On the day of airing, around 45 minutes is spent on each individual's body makeup alone. The contestants are given a spray tan before a stain is hand-buffed over the top. Mills and her team then choose from a variety of bronze, gold and pearl lotions. Finally, they are given a sprinkling of glitter to make sure they shimmer and glimmer their way across the stage.

Battling Against Sweat

On show night, between seven and 10 makeup artists work in the main trailer. One of the crucial tasks is powdering up the dancers to minimize the appearance of shine and sweat that results from a vibrant workout under hot lights. Sometimes though, not even makeup can save the day.

"Last year things got so tense between the contestants we had to put certain people at opposite ends of the trailer," said Mills. "Luckily this year the group is much more family-oriented."

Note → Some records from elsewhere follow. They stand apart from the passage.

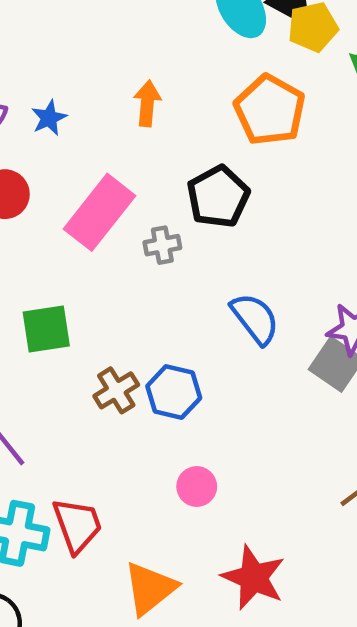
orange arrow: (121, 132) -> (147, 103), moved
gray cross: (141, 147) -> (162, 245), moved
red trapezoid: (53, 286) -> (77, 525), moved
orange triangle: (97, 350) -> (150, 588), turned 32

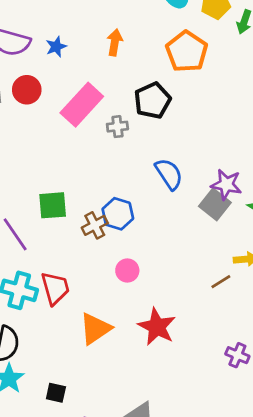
green square: (46, 329) -> (53, 205), moved
brown cross: (116, 390) -> (95, 225), moved

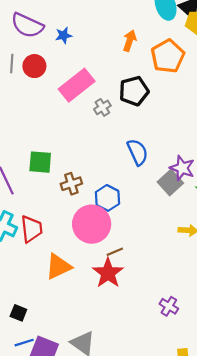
orange arrow: (115, 42) -> (130, 41), moved
gray cross: (117, 127) -> (102, 107), turned -35
blue hexagon: (118, 214) -> (107, 198), moved
pink circle: (127, 271) -> (92, 224), size x2.0
brown line: (221, 282) -> (115, 252), moved

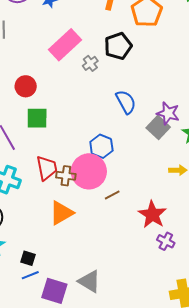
red circle: (34, 66) -> (26, 86), moved
brown cross: (71, 184) -> (66, 176), moved, turned 30
red trapezoid: (31, 229) -> (47, 168), moved
red star: (108, 273) -> (152, 215), moved
blue line: (24, 343) -> (30, 275), moved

The final decision on hair and makeup comes down to the contestants' dance, their color scheme, what they want and what Mills wants. It's not always a harmonious relationship.

"The pros always want to be super tan so we have to draw the line with them," said Mills. "Also, one of the biggest issues is hair, be it wigs or coloring, and it once took four of us to convince Cheryl (Burke) that hair extensions were a good idea."

While "Dancing With the Stars" is about a whole lot more than just looking big and flashy, the hair and makeup remains an intriguing part of the show.

According to Mills tattoos are going to creep onto the agenda this year with a skull and crossbones planned for Burke. Whether Ziering will be wearing a black eye patch and a parrot on his shoulder remains to be seen.